*ABOUT THIS EXERCISE*. Swap "Person at" for "Figure at" in the lines starting with the line with "left knee: (333, 536, 13)" and going on through the line with "right shoulder: (640, 328, 0)", leaving everything else unchanged. Give back only those lines.

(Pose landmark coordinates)

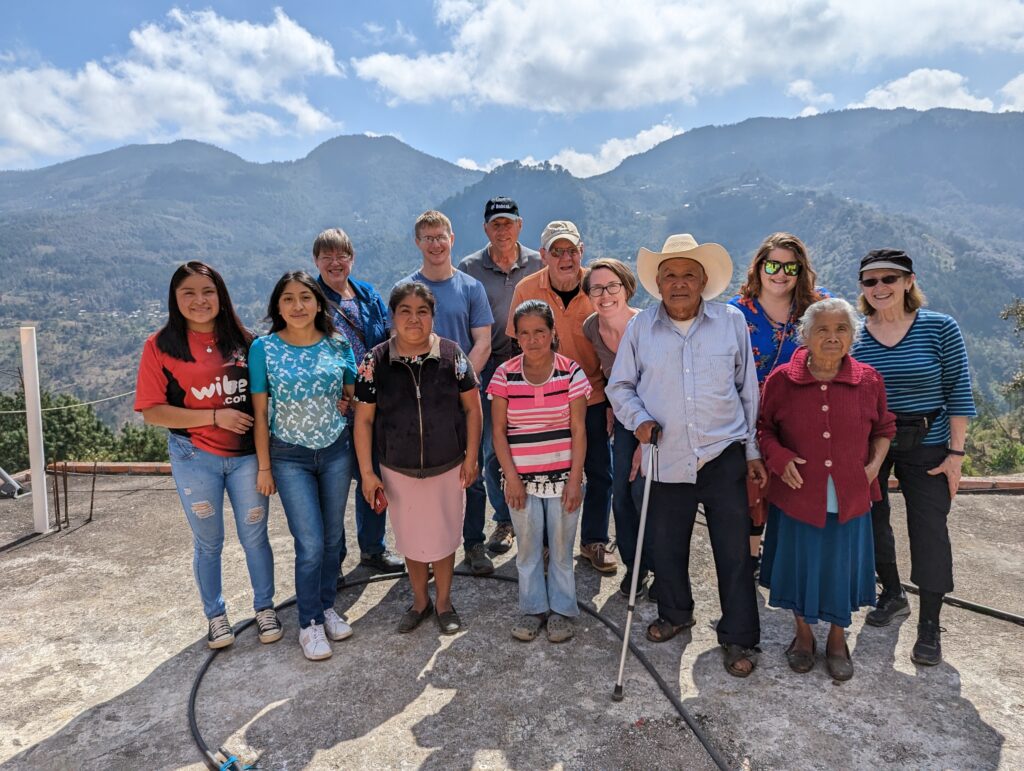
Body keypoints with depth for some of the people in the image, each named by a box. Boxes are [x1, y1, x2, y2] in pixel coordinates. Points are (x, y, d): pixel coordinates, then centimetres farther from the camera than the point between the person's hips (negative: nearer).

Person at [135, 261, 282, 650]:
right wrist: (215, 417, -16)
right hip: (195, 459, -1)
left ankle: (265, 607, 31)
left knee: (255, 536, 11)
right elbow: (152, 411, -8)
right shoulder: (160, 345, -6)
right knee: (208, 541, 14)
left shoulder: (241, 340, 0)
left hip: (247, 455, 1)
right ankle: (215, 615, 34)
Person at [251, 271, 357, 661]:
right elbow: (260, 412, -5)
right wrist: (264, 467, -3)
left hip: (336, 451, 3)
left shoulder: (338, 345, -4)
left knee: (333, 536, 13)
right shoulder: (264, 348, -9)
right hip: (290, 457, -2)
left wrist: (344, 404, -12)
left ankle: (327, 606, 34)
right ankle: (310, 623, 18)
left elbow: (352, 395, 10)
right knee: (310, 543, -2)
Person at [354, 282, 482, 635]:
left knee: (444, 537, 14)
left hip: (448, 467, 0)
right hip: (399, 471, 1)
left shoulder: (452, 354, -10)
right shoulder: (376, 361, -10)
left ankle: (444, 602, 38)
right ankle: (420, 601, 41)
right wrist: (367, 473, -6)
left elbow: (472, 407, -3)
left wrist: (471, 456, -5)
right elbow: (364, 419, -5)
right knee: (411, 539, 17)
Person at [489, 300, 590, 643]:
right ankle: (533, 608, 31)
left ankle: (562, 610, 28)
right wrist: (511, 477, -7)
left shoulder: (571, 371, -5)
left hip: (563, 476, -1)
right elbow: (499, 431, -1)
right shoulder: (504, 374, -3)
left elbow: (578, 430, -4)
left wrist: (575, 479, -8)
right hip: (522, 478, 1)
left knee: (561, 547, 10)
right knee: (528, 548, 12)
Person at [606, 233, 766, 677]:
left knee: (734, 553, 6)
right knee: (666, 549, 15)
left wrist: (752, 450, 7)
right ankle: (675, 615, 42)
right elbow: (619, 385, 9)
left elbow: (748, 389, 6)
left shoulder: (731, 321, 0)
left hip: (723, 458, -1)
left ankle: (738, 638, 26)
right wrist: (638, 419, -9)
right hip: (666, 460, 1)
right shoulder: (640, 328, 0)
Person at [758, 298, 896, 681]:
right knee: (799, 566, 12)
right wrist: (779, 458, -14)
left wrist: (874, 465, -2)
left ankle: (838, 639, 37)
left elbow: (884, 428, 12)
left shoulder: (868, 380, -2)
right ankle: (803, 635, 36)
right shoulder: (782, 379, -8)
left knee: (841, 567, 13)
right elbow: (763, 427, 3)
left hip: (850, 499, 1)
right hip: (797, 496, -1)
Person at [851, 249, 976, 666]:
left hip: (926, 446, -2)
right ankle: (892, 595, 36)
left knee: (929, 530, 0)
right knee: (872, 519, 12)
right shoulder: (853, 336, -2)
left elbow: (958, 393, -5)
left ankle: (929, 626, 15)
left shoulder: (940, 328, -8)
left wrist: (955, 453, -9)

==

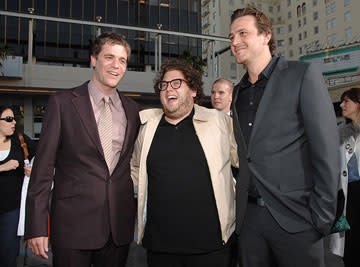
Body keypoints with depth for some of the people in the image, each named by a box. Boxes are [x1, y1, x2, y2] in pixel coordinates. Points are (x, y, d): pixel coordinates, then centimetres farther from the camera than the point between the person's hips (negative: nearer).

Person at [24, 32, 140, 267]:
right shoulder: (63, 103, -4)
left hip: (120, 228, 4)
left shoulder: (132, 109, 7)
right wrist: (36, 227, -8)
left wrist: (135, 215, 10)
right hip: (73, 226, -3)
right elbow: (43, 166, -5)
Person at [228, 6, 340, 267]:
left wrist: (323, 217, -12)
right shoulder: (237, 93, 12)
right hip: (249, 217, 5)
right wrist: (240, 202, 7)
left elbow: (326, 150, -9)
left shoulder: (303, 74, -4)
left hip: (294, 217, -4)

*RESPONSE*.
left knee: (333, 536, 13)
right shoulder: (264, 348, -9)
right hip: (290, 457, -2)
left wrist: (344, 404, -12)
left ankle: (327, 606, 34)
right ankle: (310, 623, 18)
left elbow: (352, 395, 10)
right knee: (310, 543, -2)
Figure at [354, 282, 482, 635]:
left knee: (444, 537, 14)
left hip: (448, 467, 0)
right hip: (399, 471, 1)
left shoulder: (452, 354, -10)
right shoulder: (376, 361, -10)
left ankle: (444, 602, 38)
right ankle: (420, 601, 41)
right wrist: (367, 473, -6)
left elbow: (472, 407, -3)
left wrist: (471, 456, -5)
right elbow: (364, 419, -5)
right knee: (411, 539, 17)
Figure at [489, 300, 590, 643]:
right ankle: (533, 608, 31)
left ankle: (562, 610, 28)
right wrist: (511, 477, -7)
left shoulder: (571, 371, -5)
left hip: (563, 476, -1)
right elbow: (499, 431, -1)
right shoulder: (504, 374, -3)
left elbow: (578, 430, -4)
left wrist: (575, 479, -8)
right hip: (522, 478, 1)
left knee: (561, 547, 10)
right knee: (528, 548, 12)
Figure at [606, 233, 766, 677]:
left knee: (734, 553, 6)
right knee: (666, 549, 15)
left wrist: (752, 450, 7)
right ankle: (675, 615, 42)
right elbow: (619, 385, 9)
left elbow: (748, 389, 6)
left shoulder: (731, 321, 0)
left hip: (723, 458, -1)
left ankle: (738, 638, 26)
right wrist: (638, 419, -9)
right hip: (666, 460, 1)
right shoulder: (640, 328, 0)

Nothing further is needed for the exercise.